EVIDENCE MESIAL TLE IS NOT ALWAYS MEDICALLY REFRACTORY

Abstract number : 2.081
Submission category : 15. Epidemiology
Year : 2014
Submission ID : 1868163
Source : www.aesnet.org
Presentation date : 12/6/2014 12:00:00 AM
Published date : Sep 29, 2014, 05:33 AM

Authors :
Philip Tseng, Miao Liu and Nathan Fountain

Rationale: It is commonly held that mesial temporal lobe epilepsy (mTLE) due to mesial temporal sclerosis (MTS) is the most prevalent form of focal epilepsy, and that it is refractory to medical treatment.
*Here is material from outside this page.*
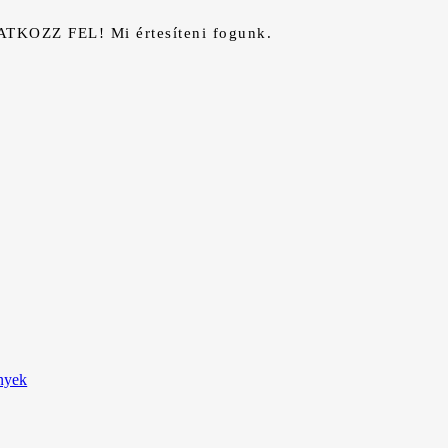
RATKOZZ FEL! Mi értesíteni fogunk.
ények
In MTS patients, data show that anterior temporal lobectomy (ATL) provides a much greater likelihood of seizure freedom than medical therapy in controlled trials. However, controlled trials select candidates who are already medically refractory and have necessarily brief followup. We examined the rate of long-term seizure control in patients with mTLE who have not undergone epilepsy surgery. Methods: The University of Virginia Epilepsy Database of 2,898 patients was queried to identify all current patients classified as mTLE with MTS. MRI reports and medical records were reviewed to confirm the presence of unilateral MTS and other characteristics. Patients seen within the last 3 years were included. Patients were excluded if they had other pathology potentially causing epilepsy or experimental therapy such as radiosurgery. Seizure frequency was captured during clinic interviews and recorded over at least the last 3 years. Seizure frequency graphs and records were reviewed to determine the exact number of seizures reported over the prior 24 months and the total duration of seizure freedom. Patients were sorted into categories of "good" seizure control if seizure free or only a single seizure in the most recent 24 mo., and "poor" seizure control if more than one seizure occurred in the last 24 mo. Results: A total of 96 patients had confirmed MTS with follow-up within the last 3 years. Out of 47 patients who did not have ATL, 12 (26%) had "good" seizure control and 35 (74%) had "poor" seizure control. Out of 49 patients who underwent ATL, 33 (67%) had good control and 16 (33%) had poor control, p< 0.01. Patients were followed for an average of 106 mo. in the ATL group and 117 mo. in the non-ATL group. Conclusions: ATL clearly provides the greatest chance of seizure freedom for patients with mTLE due to MTS but our results suggest that a quarter of mTLE patients may have sustained seizure freedom with medical therapy alone. This suggests that the natural history of this disorder is not uniformly a relentless course of pharmacoresistance. Further research is needed to determine the duration of seizure freedom when mTLE due to MTS is treated without surgery and the factors determining which patients become seizure free.